The session opened with video remarks from the OECD Secretary‑General Angel Gurría, an address from Dr Marta Žiaková, Slovak Republic, Chair, NEA Steering Committee for Nuclear Energy, and was chaired by NEA Director‑General William D. Magwood, IV. Participants included Alexey Likhachev, Director General, State Atomic Energy Corporation "Rosatom", Russia, Dr Yoshiaki Oka, Chairman, Japan Atomic Energy Commission (JAEC), Kristine L. Svinicki, Chairman, United States Nuclear Regulatory Commission (NRC), and Daniel Verwaerde, Chairman and Chief Executive Officer, French Alternative Energies and Atomic Energy Commission (CEA).
On the path towards a low‑carbon energy future, nuclear energy's benefits as the only large‑scale, dispatchable source of pollution‑free energy are more important today than ever. However, the nuclear sector must evolve in order to make nuclear plants more flexible and cost‑efficient while achieving high levels of nuclear safety. New NEA efforts such as Nuclear Innovation 2050, which encourages multilateral co‑operation for a new era of nuclear technology innovation, and the Nuclear Education, Skills and Technology (NEST) Framework, which was set up to foster a new generation of nuclear experts and leaders, will assist in this regard.
"While no one energy option will solve all our needs, nuclear energy along with renewables and other technologies can provide a balanced, sustainable approach for today and for the long‑term future," Secretary‑General Gurría said in his video statement. "The NEA, which combines the cutting‑edge scientific and technical expertise with the policy discussions and the policy solutions, will be key for delivering this future that we all depend on."
"There have been many successes and accomplishments over the last 60 years.
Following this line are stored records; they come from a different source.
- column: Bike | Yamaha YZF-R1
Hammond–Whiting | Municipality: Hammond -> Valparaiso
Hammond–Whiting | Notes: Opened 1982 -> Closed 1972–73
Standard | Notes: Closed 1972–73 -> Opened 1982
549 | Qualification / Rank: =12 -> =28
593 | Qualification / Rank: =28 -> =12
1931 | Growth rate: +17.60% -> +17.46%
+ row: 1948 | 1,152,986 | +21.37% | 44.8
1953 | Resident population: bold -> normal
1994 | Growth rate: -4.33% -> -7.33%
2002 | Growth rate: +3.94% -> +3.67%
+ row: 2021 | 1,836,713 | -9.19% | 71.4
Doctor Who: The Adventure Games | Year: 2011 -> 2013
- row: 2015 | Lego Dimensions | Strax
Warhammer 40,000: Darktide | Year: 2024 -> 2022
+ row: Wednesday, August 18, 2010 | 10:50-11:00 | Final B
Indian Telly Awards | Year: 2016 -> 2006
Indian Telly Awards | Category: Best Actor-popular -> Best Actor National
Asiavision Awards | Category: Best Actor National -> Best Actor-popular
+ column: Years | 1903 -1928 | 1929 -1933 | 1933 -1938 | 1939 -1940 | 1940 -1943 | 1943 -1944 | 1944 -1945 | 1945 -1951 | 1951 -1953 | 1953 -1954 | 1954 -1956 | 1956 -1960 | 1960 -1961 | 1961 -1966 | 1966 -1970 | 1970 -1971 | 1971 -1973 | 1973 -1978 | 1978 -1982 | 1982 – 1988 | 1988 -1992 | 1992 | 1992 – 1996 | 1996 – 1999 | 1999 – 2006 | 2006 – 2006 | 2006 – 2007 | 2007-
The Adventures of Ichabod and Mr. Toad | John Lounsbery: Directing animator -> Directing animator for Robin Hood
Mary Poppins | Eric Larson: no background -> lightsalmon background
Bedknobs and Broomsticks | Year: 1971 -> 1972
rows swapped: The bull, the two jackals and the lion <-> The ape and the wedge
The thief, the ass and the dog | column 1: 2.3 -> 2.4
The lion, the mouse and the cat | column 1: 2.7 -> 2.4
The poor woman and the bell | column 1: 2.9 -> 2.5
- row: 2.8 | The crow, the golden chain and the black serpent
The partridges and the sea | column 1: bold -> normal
While we take this opportunity to recognise the tremendous contributions of the men and women who have served with the NEA over the decades, we are excited by the road before us, the challenges ahead and the as yet unknown priorities of tomorrow," said Director‑General Magwood. "The work of the NEA is always just beginning."
The Nuclear Energy Agency (NEA) was formed in 1958 at a time when many countries first embarked on harnessing the atom for the betterment of society. Over the last sixty years, it has supported its member countries by delivering authoritative data and analyses on peaceful uses of nuclear energy. It has helped them to build common frameworks on national practices in such key areas as reactor safety, radiological protection, and radioactive waste management; as well as in nuclear law and nuclear regulation. It has provided a flexible and effective framework for co‑operative research.
The NEA is an intergovernmental agency which operates within the framework of the Organisation for Economic Co‑operation and Development (OECD). It facilitates co‑operation among countries with advanced nuclear technology infrastructures to seek excellence in nuclear safety, technology, science, related environmental and economic matters and law. The mission of the NEA is to assist its member countries in maintaining and further developing, through international co‑operation, the scientific, technological and legal bases required for a safe, environmentally sound and economical use of nuclear energy for peaceful purposes. It strives to provide authoritative assessments and to forge common understandings on key issues as input to government decisions on nuclear technology policies. NEA membership includes 33 countries that co‑operate through joint research, consensus‑building among experts and development of best practices.
NEA activities cover nuclear safety and regulation, including human aspects such as safety culture; radioactive waste management; decommissioning; radiological protection; nuclear science and data; nuclear technology development; economic analyses; and policy and legal matters. The NEA is the technical Secretariat for the Multinational Design Evaluation Programme, the International Framework for Nuclear Energy Co‑operation and the Generation IV International Forum. Over 20 joint undertakings operate under NEA auspices, including the Halden Reactor Project, which will also celebrate its 60th anniversary in 2018.